Activity -> Can you restate the lines of the entries below, word for word, from the first one through the line that includes "For each pixel u v, give camera depth d (millimetres)."?

Data under study ->

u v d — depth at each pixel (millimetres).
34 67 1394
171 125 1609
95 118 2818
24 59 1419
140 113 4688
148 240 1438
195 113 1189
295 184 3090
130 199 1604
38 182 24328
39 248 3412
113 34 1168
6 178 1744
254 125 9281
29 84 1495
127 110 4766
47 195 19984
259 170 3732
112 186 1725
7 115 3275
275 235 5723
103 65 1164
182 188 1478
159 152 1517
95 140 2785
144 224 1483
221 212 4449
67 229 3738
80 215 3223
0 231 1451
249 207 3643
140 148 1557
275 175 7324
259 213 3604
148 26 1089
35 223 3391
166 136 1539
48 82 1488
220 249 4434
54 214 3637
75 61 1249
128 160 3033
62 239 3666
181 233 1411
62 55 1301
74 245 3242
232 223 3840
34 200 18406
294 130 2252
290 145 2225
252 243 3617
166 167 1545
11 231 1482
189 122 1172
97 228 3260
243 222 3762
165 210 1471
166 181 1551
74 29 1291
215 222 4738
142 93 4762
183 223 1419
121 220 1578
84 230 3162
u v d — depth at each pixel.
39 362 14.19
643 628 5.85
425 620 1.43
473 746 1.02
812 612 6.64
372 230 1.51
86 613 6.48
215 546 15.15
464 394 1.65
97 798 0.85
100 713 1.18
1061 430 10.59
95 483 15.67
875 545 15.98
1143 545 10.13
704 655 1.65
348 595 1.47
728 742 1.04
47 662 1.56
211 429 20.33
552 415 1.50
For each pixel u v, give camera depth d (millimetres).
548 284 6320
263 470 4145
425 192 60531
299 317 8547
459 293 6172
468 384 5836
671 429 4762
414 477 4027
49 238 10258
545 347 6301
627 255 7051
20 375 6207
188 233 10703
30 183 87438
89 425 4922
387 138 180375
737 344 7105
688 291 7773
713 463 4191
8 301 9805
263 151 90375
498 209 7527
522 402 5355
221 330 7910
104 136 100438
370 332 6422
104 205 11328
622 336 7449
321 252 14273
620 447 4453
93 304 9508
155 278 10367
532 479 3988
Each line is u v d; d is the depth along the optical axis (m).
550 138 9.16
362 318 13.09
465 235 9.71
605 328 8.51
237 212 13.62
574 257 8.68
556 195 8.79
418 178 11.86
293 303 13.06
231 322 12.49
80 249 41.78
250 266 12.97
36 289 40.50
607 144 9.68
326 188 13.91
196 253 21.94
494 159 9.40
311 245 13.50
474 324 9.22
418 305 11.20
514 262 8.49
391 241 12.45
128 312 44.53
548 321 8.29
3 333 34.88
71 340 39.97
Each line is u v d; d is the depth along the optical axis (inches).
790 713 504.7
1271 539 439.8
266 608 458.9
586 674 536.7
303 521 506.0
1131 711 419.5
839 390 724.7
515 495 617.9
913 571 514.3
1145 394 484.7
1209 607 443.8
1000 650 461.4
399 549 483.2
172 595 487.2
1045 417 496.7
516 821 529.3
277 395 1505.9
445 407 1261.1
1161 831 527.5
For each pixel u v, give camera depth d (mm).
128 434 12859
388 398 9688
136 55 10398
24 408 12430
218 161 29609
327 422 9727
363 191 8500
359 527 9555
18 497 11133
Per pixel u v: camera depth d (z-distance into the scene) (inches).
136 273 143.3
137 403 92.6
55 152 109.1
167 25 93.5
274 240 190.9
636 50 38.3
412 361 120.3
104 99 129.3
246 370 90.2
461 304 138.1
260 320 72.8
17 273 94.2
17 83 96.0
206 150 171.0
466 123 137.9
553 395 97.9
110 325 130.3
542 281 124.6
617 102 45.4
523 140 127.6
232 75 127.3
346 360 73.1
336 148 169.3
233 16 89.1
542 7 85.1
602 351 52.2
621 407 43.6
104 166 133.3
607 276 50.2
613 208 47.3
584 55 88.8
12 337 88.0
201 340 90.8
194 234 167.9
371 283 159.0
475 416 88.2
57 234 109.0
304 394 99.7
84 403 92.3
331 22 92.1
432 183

Finished exercise ->
u v d — depth at each pixel (millimetres).
34 67 1394
171 125 1609
95 118 2818
24 59 1419
140 113 4688
148 240 1438
195 113 1189
295 184 3090
130 199 1604
38 182 24328
39 248 3412
113 34 1168
6 178 1744
254 125 9281
29 84 1495
127 110 4766
47 195 19984
259 170 3732
112 186 1725
7 115 3275
275 235 5723
103 65 1164
182 188 1478
159 152 1517
95 140 2785
144 224 1483
221 212 4449
67 229 3738
80 215 3223
0 231 1451
249 207 3643
140 148 1557
275 175 7324
259 213 3604
148 26 1089
35 223 3391
166 136 1539
48 82 1488
220 249 4434
54 214 3637
75 61 1249
128 160 3033
62 239 3666
181 233 1411
62 55 1301
74 245 3242
232 223 3840
34 200 18406
294 130 2252
290 145 2225
252 243 3617
166 167 1545
11 231 1482
189 122 1172
97 228 3260
243 222 3762
165 210 1471
166 181 1551
74 29 1291
215 222 4738
142 93 4762
183 223 1419
121 220 1578
84 230 3162
u v d — depth at each pixel.
39 362 14.19
643 628 5.85
425 620 1.43
473 746 1.02
812 612 6.64
372 230 1.51
86 613 6.48
215 546 15.15
464 394 1.65
97 798 0.85
100 713 1.18
1061 430 10.59
95 483 15.67
875 545 15.98
1143 545 10.13
704 655 1.65
348 595 1.47
728 742 1.04
47 662 1.56
211 429 20.33
552 415 1.50
For each pixel u v, give camera depth d (millimetres).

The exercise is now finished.